PLYMOUTH — The Black Heritage Trail of New Hampshire and New Hampshire Humanities will sponsor a community dialogue on “Land, Wealth and Policies of Marginalization” on Sunday, Dec. 8, at 2 p.m. at the Pease Public Library in Plymouth.

Facilitated by Meg Peterson, founding director of the National Writing Project in New Hampshire, a panel will discuss why large racial and ethnic disparities still exist in the United States, despite improvements in education, social mobility and other critical areas.

This year’s expanded Tea Talk series take place in Plymouth, Keene, and Nashua, as part of the Black Heritage Trail’s statewide expansion drive. The dialogues serve to provide deeper excavating of New Hampshire’s black history and the role it plays in communities today.
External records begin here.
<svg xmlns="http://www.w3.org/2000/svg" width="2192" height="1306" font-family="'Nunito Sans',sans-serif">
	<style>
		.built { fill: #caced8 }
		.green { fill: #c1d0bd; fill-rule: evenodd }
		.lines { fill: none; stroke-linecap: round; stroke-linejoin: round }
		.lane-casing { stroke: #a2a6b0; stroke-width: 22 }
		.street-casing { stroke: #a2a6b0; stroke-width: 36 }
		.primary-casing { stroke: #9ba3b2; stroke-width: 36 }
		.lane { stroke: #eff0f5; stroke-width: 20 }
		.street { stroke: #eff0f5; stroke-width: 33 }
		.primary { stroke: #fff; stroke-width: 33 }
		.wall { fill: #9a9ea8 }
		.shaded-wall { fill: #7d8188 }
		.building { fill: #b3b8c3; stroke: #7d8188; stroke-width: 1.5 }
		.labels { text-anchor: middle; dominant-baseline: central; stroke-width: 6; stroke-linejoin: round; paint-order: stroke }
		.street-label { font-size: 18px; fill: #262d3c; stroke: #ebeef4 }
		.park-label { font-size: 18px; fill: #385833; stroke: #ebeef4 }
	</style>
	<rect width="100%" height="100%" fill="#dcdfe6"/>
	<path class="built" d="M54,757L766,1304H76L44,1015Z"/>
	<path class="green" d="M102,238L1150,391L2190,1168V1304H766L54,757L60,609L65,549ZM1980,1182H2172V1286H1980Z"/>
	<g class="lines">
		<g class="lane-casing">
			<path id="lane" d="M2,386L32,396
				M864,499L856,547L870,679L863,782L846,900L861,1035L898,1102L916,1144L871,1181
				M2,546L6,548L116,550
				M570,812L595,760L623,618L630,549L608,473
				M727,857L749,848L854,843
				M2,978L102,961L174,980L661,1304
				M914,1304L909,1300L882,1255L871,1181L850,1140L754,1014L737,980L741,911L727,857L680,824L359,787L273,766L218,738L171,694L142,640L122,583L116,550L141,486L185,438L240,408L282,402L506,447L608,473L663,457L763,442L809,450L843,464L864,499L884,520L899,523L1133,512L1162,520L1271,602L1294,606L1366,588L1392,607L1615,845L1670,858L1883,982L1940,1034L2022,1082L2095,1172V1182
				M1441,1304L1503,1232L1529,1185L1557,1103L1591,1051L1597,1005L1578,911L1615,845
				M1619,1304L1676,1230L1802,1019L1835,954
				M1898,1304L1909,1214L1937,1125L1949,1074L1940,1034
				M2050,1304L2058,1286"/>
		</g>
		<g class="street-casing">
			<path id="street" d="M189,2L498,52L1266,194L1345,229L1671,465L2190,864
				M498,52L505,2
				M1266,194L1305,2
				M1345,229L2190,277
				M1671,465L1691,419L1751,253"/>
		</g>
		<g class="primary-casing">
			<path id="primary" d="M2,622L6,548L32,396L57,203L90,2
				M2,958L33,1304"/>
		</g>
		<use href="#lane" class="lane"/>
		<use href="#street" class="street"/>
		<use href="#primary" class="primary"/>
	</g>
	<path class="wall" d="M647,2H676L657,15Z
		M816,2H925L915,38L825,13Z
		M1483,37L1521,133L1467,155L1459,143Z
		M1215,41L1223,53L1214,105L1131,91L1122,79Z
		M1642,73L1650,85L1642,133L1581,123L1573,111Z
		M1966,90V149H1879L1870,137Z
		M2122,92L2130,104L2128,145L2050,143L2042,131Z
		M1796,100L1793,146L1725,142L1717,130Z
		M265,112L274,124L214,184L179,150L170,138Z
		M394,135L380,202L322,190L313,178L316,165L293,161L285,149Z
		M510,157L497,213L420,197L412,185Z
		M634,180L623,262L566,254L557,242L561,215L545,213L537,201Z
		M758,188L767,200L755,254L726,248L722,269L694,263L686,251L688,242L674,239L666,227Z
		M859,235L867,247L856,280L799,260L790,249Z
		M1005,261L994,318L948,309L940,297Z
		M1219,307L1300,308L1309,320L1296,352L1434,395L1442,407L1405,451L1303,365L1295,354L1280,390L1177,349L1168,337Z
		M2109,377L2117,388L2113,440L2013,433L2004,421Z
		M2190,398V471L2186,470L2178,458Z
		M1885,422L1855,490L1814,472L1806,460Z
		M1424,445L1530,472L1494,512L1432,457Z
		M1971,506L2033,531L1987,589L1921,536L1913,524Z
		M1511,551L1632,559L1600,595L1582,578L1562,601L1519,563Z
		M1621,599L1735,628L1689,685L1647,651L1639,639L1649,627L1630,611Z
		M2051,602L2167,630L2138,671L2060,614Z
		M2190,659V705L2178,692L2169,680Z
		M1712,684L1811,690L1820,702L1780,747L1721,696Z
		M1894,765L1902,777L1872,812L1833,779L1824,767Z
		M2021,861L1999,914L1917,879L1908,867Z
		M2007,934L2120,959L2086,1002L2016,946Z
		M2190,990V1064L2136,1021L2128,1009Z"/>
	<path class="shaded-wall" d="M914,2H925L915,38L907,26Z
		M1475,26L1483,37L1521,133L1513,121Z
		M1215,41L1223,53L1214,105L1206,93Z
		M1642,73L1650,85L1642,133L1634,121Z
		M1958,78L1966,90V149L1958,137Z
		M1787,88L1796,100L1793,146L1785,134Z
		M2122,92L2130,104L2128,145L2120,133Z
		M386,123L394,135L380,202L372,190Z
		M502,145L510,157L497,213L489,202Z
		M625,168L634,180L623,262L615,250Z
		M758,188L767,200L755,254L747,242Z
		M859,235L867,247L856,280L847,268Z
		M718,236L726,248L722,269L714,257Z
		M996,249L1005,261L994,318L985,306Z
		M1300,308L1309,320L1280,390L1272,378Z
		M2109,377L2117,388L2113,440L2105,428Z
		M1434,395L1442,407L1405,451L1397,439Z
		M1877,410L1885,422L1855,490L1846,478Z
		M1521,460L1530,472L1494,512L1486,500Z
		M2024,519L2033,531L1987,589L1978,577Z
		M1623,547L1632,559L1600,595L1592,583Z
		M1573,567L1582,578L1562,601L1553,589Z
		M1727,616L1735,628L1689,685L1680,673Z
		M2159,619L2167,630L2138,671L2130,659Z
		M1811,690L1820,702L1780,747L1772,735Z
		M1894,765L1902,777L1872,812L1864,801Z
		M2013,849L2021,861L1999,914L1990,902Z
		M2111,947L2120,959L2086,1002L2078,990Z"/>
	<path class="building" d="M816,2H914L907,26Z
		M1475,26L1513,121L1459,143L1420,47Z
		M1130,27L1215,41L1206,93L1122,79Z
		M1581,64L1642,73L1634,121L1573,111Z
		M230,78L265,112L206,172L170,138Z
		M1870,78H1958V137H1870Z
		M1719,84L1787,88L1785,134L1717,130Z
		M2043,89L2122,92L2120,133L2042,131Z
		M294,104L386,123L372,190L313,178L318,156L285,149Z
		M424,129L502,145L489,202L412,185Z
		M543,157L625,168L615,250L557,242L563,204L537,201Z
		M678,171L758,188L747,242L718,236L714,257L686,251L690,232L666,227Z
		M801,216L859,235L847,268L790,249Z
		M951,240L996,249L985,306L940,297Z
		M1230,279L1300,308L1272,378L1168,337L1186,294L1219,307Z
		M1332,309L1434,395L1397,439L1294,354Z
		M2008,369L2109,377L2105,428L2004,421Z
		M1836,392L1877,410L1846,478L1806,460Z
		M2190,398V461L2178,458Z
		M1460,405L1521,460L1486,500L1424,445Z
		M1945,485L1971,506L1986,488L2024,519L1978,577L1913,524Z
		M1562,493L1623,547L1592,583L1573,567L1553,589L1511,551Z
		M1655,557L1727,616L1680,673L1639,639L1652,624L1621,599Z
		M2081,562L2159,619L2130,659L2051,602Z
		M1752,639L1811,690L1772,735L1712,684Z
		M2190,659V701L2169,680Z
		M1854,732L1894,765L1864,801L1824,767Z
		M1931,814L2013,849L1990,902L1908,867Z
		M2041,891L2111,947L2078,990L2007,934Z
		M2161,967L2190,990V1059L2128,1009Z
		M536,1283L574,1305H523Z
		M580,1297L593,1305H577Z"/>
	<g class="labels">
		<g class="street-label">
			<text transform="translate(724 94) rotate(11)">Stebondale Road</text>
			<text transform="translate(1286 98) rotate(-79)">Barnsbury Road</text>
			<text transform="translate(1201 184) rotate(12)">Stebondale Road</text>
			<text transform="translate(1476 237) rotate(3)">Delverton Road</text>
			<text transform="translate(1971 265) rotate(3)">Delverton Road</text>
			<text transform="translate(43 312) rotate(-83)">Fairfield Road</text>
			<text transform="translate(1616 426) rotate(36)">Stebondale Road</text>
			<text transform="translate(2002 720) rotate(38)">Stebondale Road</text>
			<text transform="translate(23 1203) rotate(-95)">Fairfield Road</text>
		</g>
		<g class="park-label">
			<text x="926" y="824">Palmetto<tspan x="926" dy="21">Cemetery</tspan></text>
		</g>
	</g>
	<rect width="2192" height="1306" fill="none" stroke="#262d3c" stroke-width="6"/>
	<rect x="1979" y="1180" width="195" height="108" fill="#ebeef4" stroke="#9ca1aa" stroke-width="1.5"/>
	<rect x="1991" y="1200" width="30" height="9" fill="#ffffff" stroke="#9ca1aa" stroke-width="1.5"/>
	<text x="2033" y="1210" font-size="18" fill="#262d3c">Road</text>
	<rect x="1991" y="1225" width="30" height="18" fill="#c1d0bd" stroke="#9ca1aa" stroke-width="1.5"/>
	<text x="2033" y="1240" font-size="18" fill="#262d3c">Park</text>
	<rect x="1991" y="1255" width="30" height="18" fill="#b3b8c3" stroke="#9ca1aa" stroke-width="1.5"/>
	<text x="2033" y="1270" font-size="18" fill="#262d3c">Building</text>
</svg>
Panelists Suzanne Gaulocher, Meghan Howey, and Woullard Lett will explore how policies and environmental issues disenfranchised groups. Intentional government policies that removed lands and resources from Native Americans and restricted access for African Americans created a significant wealth divide in the country that continues to this day.

Meg J. Petersen is a writer and teacher of writing at Plymouth State University. She has more than 25 years’ experience as a teacher educator. Twice awarded Fulbright Scholar Grants to work with teachers in the Dominican Republic on the teaching of writing, Petersen also consulted there on the formation of the Proyecto de Escritura Nacional.

Suzanne Gaulocher is assistant professor in Public Health and is the associate director of the Center for Healthy Communities. Before joining PSU, she directed the Community Engaged Learning Program focused on Health at Stanford University. She holds a Ph.D. from the University of Wisconsin at Madison where she was a part of the Center for Sustainability and the Global Environment, focusing on the intersection of human and environmental health. She also holds a master’s degree in Public Health from the University of Wisconsin School of Medicine and Public Health and a master of arts degree in Applied Medical Anthropology from Oregon State University, and a bachelor of science degree, also from OSU, in Cultural Anthropology. Her research and teaching centers around the intersection between human health and the environment, with a focus on community engagement, social justice, and health equity.

Woullard Lett is the acting regional lead for the New England Region Unitarian Universalist Association. Prior to that, he was a nonprofit and community development consultant, a senior college administrator for Southern New Hampshire University, and an adjunct faculty member at SNHU and Springfield College. During his career, Lett provided technical assistance to government agencies, national community development intermediaries, and local community organizations.

This program is an expansion of the BHTNH signature Elinor Williams Hooker Tea Talk Series named in honor of Elinor Williams Hooker, a long-time resident of Nashua. The series is made possible by a grant from the New Hampshire Humanities and is sponsored by Keene State College, Pease Public Library, Nashua Public Library, Plymouth State University, Outreach for Black Unity and the Greater Nashua NAACP.